━━━━━ Extracted text
Pathogens in the air

Pathogens in the air: Global aerial dispersion of microorganisms
Gemma Quílez

Lluís Casellas Escolà

David Abert Fernández

Introduction

Despite the atmosphere doesn’t have its own microbiota, it is the habitat and the
 transmission vector of many microorganisms, including pathogens.

These pathogens are called airborne pathogens and differ from the others for
using the air as their way to transport (to infect). We’ve written about this three
 types of airborne microorganisms: viral, bacterial and fungi.

This phenomenon is studied by the aerobiology, the branch of biology that studies
 microorganisms that are transported by the air.  To study aerial dispersion of 
pathogens, there are several characteristics to observe, for example the size they 
have, factors which may affect them or which metabolisms let them survive and how 
they adapt to the atmosphere.

Figure 1: Simple life cycle of microorganisms in the atmosphere

Therefore, in this blog, we will introduce classifications of the global pathogens, 
a small explanation of the different transmission vectors (emphasizing the aerial
 vector and what makes it especial),  we will talk in detail about the aerial propagation
 and the factors that take a part in it (size, until where they get and other 
possibilities) as well, quantification methods and  the resistance of the pathogens
 to the modern medicine.
━━━━━━━━━━
━━━━━ Provided information
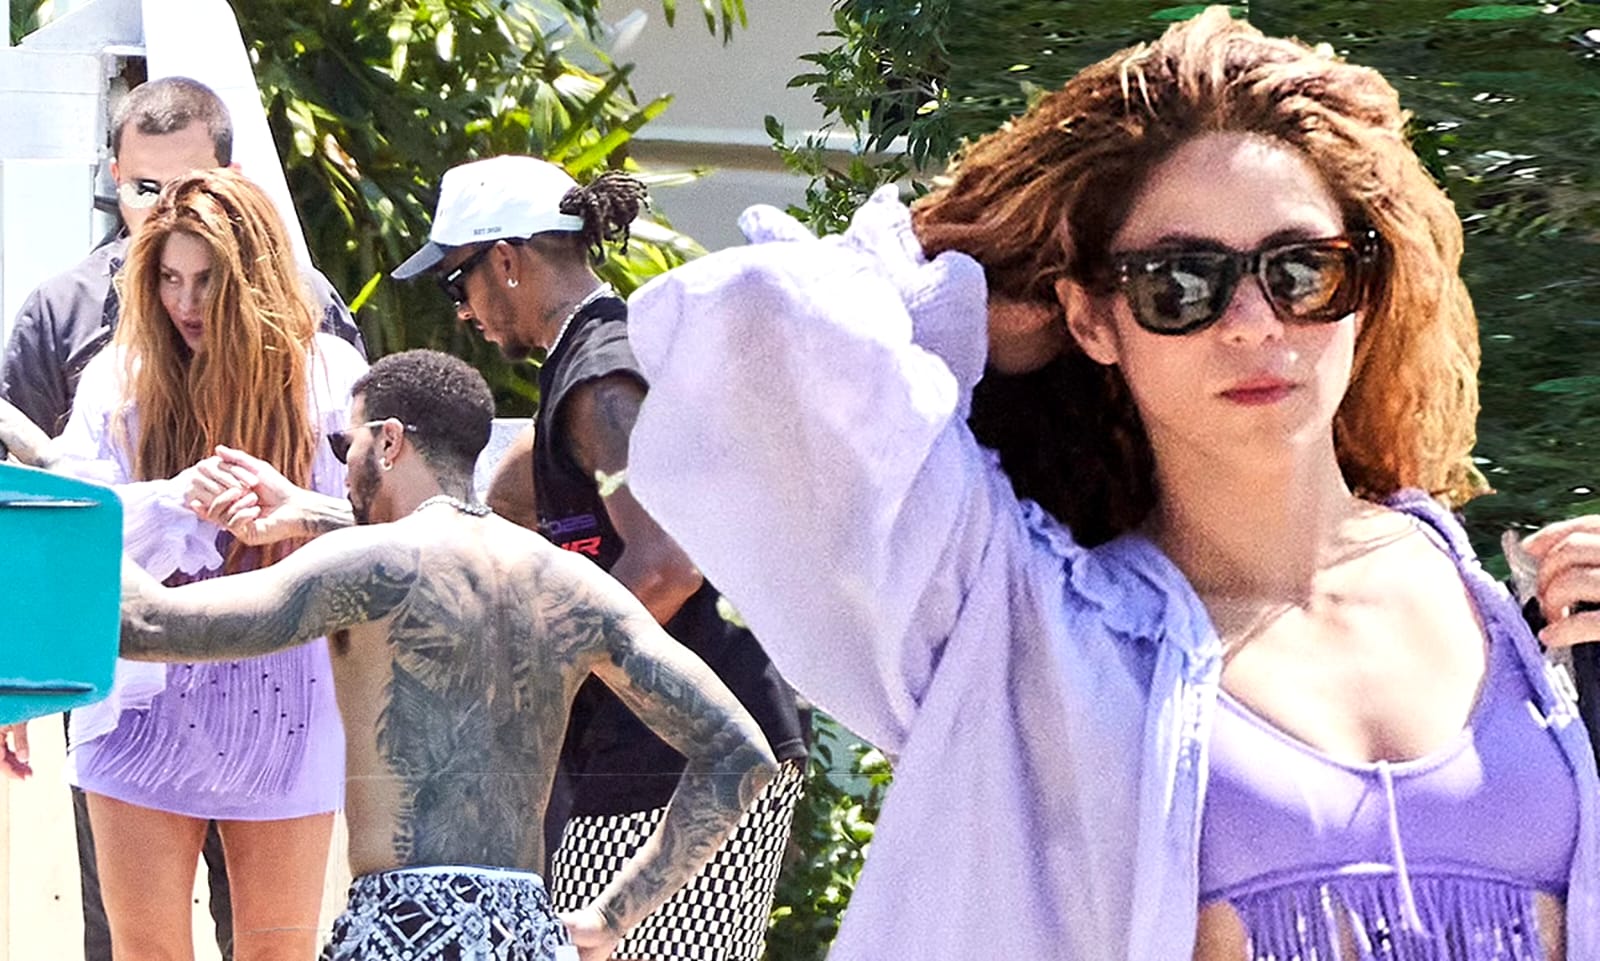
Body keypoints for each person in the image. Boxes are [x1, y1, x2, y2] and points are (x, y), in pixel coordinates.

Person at [618, 8, 1599, 961]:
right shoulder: (1029, 625)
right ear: (1090, 318)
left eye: (1302, 271)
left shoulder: (1513, 614)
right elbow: (761, 337)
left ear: (1364, 288)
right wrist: (972, 288)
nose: (1254, 322)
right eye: (1179, 283)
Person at [118, 348, 778, 961]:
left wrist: (101, 506)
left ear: (389, 440)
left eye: (346, 444)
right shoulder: (574, 587)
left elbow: (146, 624)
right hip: (525, 932)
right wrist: (612, 917)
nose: (342, 467)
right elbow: (738, 750)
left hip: (401, 928)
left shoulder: (364, 565)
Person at [392, 155, 808, 961]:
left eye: (456, 282)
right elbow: (495, 515)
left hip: (681, 763)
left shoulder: (601, 376)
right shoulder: (593, 366)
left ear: (505, 260)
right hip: (665, 755)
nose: (463, 312)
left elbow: (666, 564)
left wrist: (536, 681)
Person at [0, 74, 363, 961]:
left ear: (256, 281)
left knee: (275, 951)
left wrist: (297, 511)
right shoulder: (116, 375)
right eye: (168, 278)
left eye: (208, 281)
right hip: (140, 697)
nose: (186, 303)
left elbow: (389, 537)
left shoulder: (327, 376)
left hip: (286, 696)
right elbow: (66, 525)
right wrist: (171, 500)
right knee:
━━━━━━━━━━
# Task goal:
Continue the blog post on airborne pathogens, starting after its final sentence.

# Reply to the task:
Body Text

We can classify pathogens in several groups. The most common ones in the atmosphere are: virus, bacteria and fungus.

Bacteria

Bacteria are another airborne microbiota organisms that can be found from 10 to 10^7 individuals on each m^3 of air. Bacteria like Neisseria meningitidis are the most representative from a anthropological point of view because they cause exclusive humans illnesses, like meningitis.

The size distribution of pathogen bacteria is one of the most important factors that determines the inhalable degree, so this factor has an important effect on human health. Last studies have determined 3 grups of particles by his diameter: from 2.5 to 10 um, they are inhalable particles, smaller thant 2.5um are 'fine particles', and larger than 10um will be captured by vibrissa (nasal hair)  and they probably won't enter into a body, so they are less harmful to health.

Last researchs have shown that the concentration and proportion of sizes of airborne bacteria changes depending in many different factors, like the daytime or haze and non-haze days, as it’s shown in the Figure ‘2’.

Figure 2: A): Diameter variation of bacteria depending on daytime. B) Average concentration of bacteria CFU/m3 depending on haze-non-hazy days.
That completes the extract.